It opened on Valentine's Day and, at almost a month old, Babu Ji is already well-established. It's the third in a line of next-generation Indian restaurants from Jennifer and Jessi Singh of north-side's Horn Please and Kyneton's Dhaba at the Mill (which they sold late last year).

Their evolution of the Indian-Aussie eatery elevates traditional dishes with top local produce and fresh presentation, and delivers it in comfortable spaces that are uncluttered and clever, with wry glimmers, such as vintage Bollywood projected high on a white wall.

Like its siblings, Babu Ji has dash - check the 'tache on the eponymous babu-ji ("mister"), and listen for '70s and '80s Hindi disco tunes. But Babu is anchored by a terrazzo floor, heavy, swinging saloon doors and the lofty, windowed room that was the fancy bit of the George's Melbourne Wine Room. The food, too, is part serious, part playful.

-- -- --

• REQUEST A
From the listing, reproduce the lines from the one containing "bağlantısını yeniden ortaya koyuyor." up to and including the one containing "ANUNCIE AQUI". Leave the pictures out.
The Babu Ji review has no connection to the listing that comes after it.

-- -- --

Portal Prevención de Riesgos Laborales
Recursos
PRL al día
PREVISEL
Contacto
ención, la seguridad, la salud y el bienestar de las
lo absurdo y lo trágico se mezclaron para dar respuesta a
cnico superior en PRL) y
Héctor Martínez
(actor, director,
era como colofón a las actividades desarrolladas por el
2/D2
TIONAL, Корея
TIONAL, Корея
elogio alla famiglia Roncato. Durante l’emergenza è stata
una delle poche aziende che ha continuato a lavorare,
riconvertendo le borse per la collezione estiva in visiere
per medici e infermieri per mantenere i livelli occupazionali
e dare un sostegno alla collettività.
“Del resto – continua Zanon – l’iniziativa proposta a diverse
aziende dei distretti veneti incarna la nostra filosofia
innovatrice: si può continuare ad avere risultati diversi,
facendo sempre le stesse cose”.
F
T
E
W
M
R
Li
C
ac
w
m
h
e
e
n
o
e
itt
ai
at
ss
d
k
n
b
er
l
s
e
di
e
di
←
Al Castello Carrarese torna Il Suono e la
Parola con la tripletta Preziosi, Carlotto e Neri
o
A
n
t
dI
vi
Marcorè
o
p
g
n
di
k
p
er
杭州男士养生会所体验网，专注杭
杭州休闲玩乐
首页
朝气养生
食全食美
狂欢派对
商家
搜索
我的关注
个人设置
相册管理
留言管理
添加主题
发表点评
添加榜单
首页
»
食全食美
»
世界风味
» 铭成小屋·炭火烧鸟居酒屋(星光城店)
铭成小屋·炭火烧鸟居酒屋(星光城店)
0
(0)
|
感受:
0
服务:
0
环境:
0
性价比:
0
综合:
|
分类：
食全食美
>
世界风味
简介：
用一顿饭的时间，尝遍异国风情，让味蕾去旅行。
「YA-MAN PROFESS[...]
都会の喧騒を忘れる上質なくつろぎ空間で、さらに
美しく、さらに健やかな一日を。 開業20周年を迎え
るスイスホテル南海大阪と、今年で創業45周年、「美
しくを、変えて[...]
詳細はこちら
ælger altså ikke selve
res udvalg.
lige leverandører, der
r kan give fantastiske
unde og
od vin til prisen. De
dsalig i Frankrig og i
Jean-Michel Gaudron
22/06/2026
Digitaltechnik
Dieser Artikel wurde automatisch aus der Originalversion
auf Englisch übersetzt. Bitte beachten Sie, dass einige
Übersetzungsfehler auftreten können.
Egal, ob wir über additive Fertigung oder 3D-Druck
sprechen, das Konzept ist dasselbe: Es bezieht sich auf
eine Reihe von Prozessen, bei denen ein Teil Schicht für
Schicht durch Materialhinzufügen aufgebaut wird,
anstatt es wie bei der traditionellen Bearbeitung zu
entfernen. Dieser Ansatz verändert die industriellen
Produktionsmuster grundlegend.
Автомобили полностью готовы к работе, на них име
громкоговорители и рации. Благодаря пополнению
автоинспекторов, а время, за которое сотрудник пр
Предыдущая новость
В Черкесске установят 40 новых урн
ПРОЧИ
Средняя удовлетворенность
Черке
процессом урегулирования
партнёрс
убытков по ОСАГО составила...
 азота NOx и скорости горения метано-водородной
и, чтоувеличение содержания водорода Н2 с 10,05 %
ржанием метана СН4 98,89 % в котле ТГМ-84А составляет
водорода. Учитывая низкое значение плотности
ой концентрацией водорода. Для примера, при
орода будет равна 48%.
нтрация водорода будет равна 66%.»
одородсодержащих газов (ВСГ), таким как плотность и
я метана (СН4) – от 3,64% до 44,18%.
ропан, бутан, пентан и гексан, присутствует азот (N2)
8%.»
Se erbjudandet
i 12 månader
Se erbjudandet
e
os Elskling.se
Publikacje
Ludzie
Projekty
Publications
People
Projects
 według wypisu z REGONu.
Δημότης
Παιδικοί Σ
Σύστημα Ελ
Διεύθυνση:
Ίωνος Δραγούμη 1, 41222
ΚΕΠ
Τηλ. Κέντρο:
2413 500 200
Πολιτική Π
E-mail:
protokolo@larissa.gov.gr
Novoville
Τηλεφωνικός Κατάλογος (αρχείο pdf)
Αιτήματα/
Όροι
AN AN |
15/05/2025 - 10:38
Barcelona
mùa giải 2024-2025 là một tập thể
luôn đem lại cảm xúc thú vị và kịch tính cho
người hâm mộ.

-- -- --

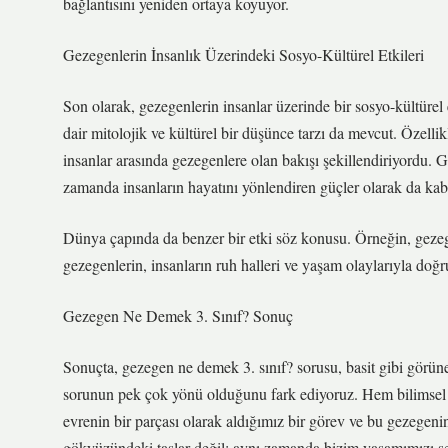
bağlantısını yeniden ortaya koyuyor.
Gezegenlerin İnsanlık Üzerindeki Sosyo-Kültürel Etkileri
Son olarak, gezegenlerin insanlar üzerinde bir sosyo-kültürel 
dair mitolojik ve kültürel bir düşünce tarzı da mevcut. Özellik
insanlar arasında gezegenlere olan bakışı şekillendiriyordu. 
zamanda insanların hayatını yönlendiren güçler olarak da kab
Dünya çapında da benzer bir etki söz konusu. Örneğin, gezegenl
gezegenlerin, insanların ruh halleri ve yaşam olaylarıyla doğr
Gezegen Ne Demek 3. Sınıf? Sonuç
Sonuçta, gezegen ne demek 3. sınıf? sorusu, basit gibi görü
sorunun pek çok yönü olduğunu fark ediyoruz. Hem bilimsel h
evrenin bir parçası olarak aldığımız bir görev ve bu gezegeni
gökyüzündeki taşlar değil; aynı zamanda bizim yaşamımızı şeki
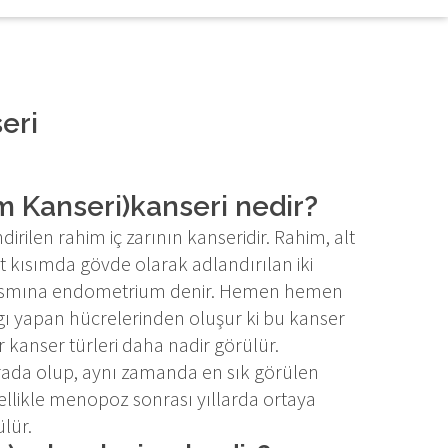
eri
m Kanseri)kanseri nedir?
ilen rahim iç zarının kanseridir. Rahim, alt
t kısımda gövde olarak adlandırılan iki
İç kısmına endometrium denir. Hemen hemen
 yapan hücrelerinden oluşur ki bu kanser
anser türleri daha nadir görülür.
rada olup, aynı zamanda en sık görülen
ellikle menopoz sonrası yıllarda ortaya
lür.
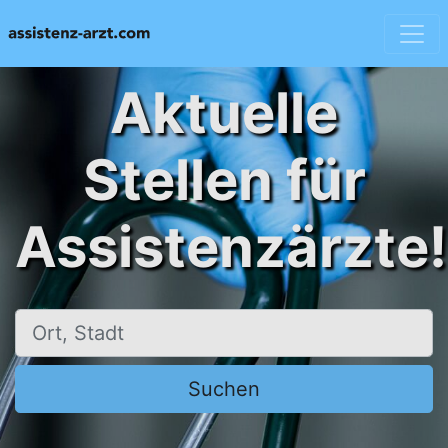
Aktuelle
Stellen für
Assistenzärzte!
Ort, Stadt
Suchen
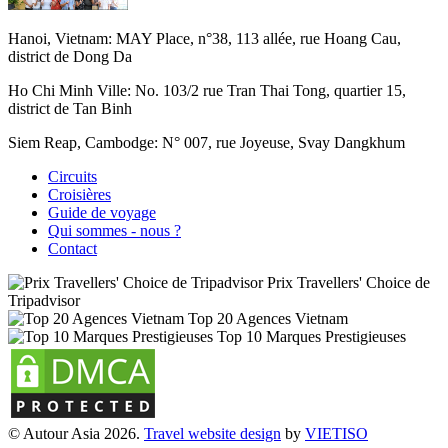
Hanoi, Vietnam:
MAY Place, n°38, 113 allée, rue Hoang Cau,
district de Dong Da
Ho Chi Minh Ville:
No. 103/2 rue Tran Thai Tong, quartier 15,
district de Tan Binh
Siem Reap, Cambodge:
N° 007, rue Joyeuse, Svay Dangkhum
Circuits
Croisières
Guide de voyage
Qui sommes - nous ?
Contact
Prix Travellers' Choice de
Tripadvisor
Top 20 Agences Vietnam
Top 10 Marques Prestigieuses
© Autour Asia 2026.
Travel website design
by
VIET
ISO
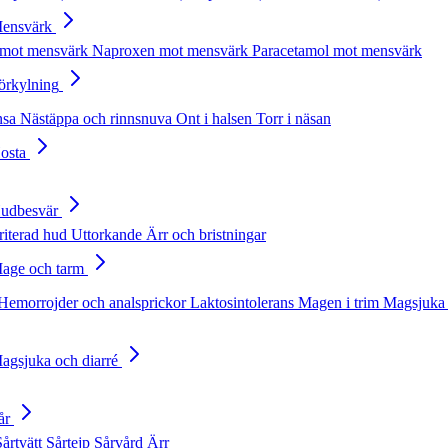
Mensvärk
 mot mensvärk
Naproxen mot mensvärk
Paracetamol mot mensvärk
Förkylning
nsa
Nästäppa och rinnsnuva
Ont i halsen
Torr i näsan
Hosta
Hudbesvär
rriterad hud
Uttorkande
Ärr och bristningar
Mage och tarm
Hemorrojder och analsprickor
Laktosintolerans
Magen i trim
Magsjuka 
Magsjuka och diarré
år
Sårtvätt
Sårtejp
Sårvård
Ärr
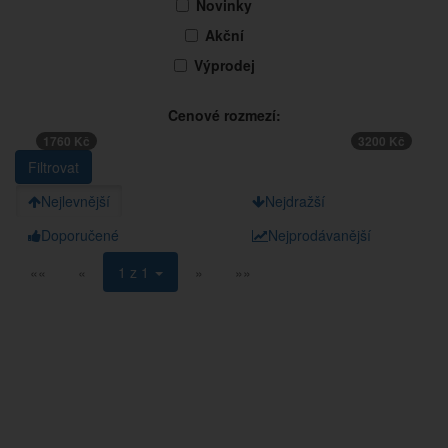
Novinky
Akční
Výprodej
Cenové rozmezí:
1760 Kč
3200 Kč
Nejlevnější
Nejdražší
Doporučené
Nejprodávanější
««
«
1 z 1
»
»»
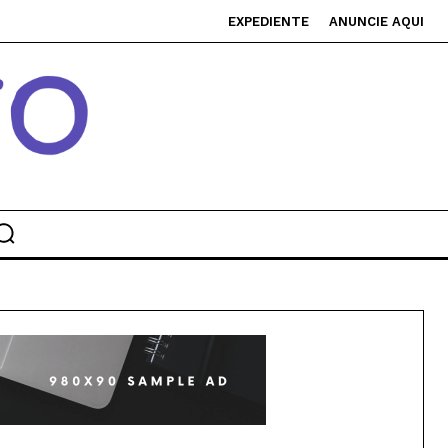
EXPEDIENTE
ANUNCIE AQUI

-- -- --

• REQUEST B
According to the Babu Ji review, on what day did Babu Ji open?

• OUTPUT A
bağlantısını yeniden ortaya koyuyor.
Gezegenlerin İnsanlık Üzerindeki Sosyo-Kültürel Etkileri
Son olarak, gezegenlerin insanlar üzerinde bir sosyo-kültürel 
dair mitolojik ve kültürel bir düşünce tarzı da mevcut. Özellik
insanlar arasında gezegenlere olan bakışı şekillendiriyordu. 
zamanda insanların hayatını yönlendiren güçler olarak da kab
Dünya çapında da benzer bir etki söz konusu. Örneğin, gezegenl
gezegenlerin, insanların ruh halleri ve yaşam olaylarıyla doğr
Gezegen Ne Demek 3. Sınıf? Sonuç
Sonuçta, gezegen ne demek 3. sınıf? sorusu, basit gibi görü
sorunun pek çok yönü olduğunu fark ediyoruz. Hem bilimsel h
evrenin bir parçası olarak aldığımız bir görev ve bu gezegeni
gökyüzündeki taşlar değil; aynı zamanda bizim yaşamımızı şeki
eri
m Kanseri)kanseri nedir?
ilen rahim iç zarının kanseridir. Rahim, alt
t kısımda gövde olarak adlandırılan iki
İç kısmına endometrium denir. Hemen hemen
 yapan hücrelerinden oluşur ki bu kanser
anser türleri daha nadir görülür.
rada olup, aynı zamanda en sık görülen
ellikle menopoz sonrası yıllarda ortaya
lür.
Aktuelle
Stellen für
Assistenzärzte!
Ort, Stadt
Suchen
Hanoi, Vietnam:
MAY Place, n°38, 113 allée, rue Hoang Cau,
district de Dong Da
Ho Chi Minh Ville:
No. 103/2 rue Tran Thai Tong, quartier 15,
district de Tan Binh
Siem Reap, Cambodge:
N° 007, rue Joyeuse, Svay Dangkhum
Circuits
Croisières
Guide de voyage
Qui sommes - nous ?
Contact
Prix Travellers' Choice de
Tripadvisor
Top 20 Agences Vietnam
Top 10 Marques Prestigieuses
© Autour Asia 2026.
Travel website design
by
VIET
ISO
Mensvärk
 mot mensvärk
Naproxen mot mensvärk
Paracetamol mot mensvärk
Förkylning
nsa
Nästäppa och rinnsnuva
Ont i halsen
Torr i näsan
Hosta
Hudbesvär
rriterad hud
Uttorkande
Ärr och bristningar
Mage och tarm
Hemorrojder och analsprickor
Laktosintolerans
Magen i trim
Magsjuka 
Magsjuka och diarré
år
Sårtvätt
Sårtejp
Sårvård
Ärr
Novinky
Akční
Výprodej
Cenové rozmezí:
1760 Kč
3200 Kč
Nejlevnější
Nejdražší
Doporučené
Nejprodávanější
««
«
1 z 1
»
»»
EXPEDIENTE
ANUNCIE AQUI

• OUTPUT B
Valentine's Day.